I have an simulation in which I render an ocean surface similar to the oceanFFT demo, except mine is much much larger. I had written a vertex shader to do my calculations of a grid in the size of 611,806 verts and it runs reasonably well. I can get roughly 75 frames or so out of it. I am trying to port the same code to be used with Cuda with an expected performance gain, or at the least the same performance but I am getting much worse, less than 20 frames. Everything that I’m reading leads me to believe that anything a shader can do, Cuda can do better so I am sure the flaw lies within my implementation.
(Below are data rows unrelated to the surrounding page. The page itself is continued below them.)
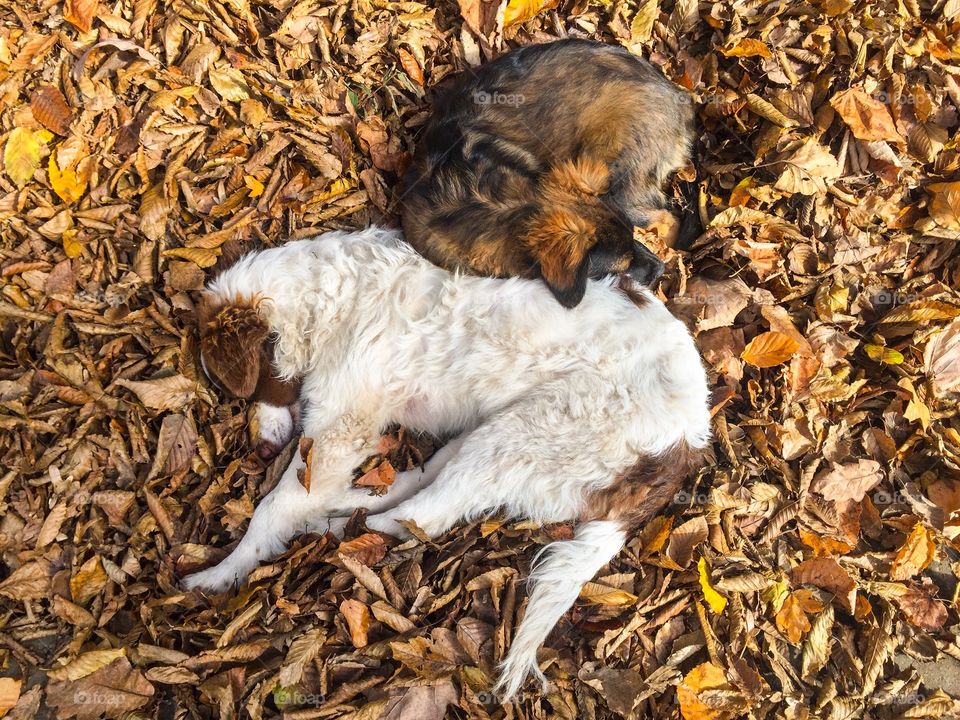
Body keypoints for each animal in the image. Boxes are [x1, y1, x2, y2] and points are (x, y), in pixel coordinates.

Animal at [188, 226, 712, 696]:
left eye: (250, 387)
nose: (260, 451)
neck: (328, 299)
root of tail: (686, 444)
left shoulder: (340, 429)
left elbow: (272, 509)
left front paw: (220, 574)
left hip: (526, 432)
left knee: (419, 517)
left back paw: (328, 530)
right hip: (491, 436)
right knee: (416, 487)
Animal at [402, 38, 692, 306]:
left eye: (632, 240)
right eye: (620, 267)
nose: (660, 269)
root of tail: (678, 100)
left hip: (619, 180)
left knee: (669, 218)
The graphics card I’m using is a 9800 gtx+ and I’m using the D3D Interoperability functions to get the vertex buffer and send it off to the Cuda kernel to perform its calculations. This is a paste of my Cuda file, it doesn’t look too complicated, the only expensive calculation it’s doing is a sin function 15 times (num_waves) per vertex. It seems like a lot, but if the shader can handle it Cuda should be able to also.
#include <stdlib.h>
#include <stdio.h>
#include <cutil_math.h>
//Round a / b to nearest higher integer value
int cuda_iDivUp(int a, int b)
{
return (a + (b - 1)) / b;
}
struct myfloat6
{
float x, y, z;
float a, b, c;
float u, v;
};
struct myfloat3
{
float x, y, z;
};
struct Wave
{
float n;
float K0;
float amp;
float omega;
float directionX;
float directionY;
float random;
};
// dot product
float dot_product_2d(float2 a, float2 b)
{
return (a.x * b.x + a.y * b.y);
}
float dot_product_3d(float3 a, float3 b)
{
return (a.x * b.x + a.y * b.y + a.z * b.z);
}
float length_3d(float3 a)
{
return sqrt(a.x * a.x + a.y * a.y + a.z * a.z);
}
// CUDA modify the buffer
__global__ void cuda_kernel_ocean_height(myfloat6 *vb, int width, int height, float time, float camera_offsetX, float camera_offsetZ, Wave *waves, int num_waves)
{
int x = blockIdx.x * blockDim.x + threadIdx.x;
int y = blockIdx.y * blockDim.y + threadIdx.y;
if (x >= width || y >= height)
return;
float2 p2;
//float btnTemp = 0.0f;
float3 normal;
normal.x = 0.0f;
normal.y = 1.0f;
normal.z = 0.0f;
// Offset the position we're working on by the camera
p2.x = vb[y * width + x].x + camera_offsetX;
p2.y = vb[y * width + x].z + camera_offsetZ;
float h = 0;
float arg;
float sarg;
for (int i = 0; i < num_waves; i++)
{
arg = (p2.x * waves[i].directionX + p2.y * waves[i].directionY) * waves[i].K0 - (time * waves[i].omega + waves[i].random);
sarg = sin(arg);
//float carg = sin(arg);
h += waves[i].amp * sarg;
//// Calculate the normal.
//btnTemp = waves[i].directionX * waves[i].K0 * waves[i].amp;
//btnTemp = btnTemp * carg;
//normal.x += btnTemp;
//btnTemp = waves[i].K0 * waves[i].amp;
//btnTemp = btnTemp * sarg;
//normal.y += btnTemp;
//btnTemp = waves[i].directionY * waves[i].K0 * waves[i].amp;
//btnTemp = btnTemp * carg;
//normal.z += btnTemp;
}
// Set the new height of the point
vb[y * width + x].y = h;
//normal.x *= -1.0f;
//normal.y = 1.0f - normal.y;
//normal.z *= -1.0f;
//normal = normalize(normal);
// Set the normal in the vertex buffer
vb[y * width + x].a = normal.x;
vb[y * width + x].b = normal.y;
vb[y * width + x].c = normal.z;
}
// CUDA Kernel for wave calculation
extern "C"
void calculate_ocean(myfloat6 *vb, int width, int height, float time, float camera_offsetX, float camera_offsetZ, Wave *waves, int num_waves)
{
// block dimensions for 256 threads
dim3 Db = dim3(16, 16, 1);
// grid dimensions, rounds up to build a large enough grid
dim3 Dg(cuda_iDivUp(width, Db.x), cuda_iDivUp(height, Db.y), 1);
cuda_kernel_ocean_height<<<Dg, Db>>>(vb, width, height, time, camera_offsetX, camera_offsetZ, waves, num_waves);
}
For width and height I’m passing in the root of the number of verts in my ocean grid.
Does anyone have any ideas on what I am doing wrong? Any information that I left out? I appreciate any help that I can get.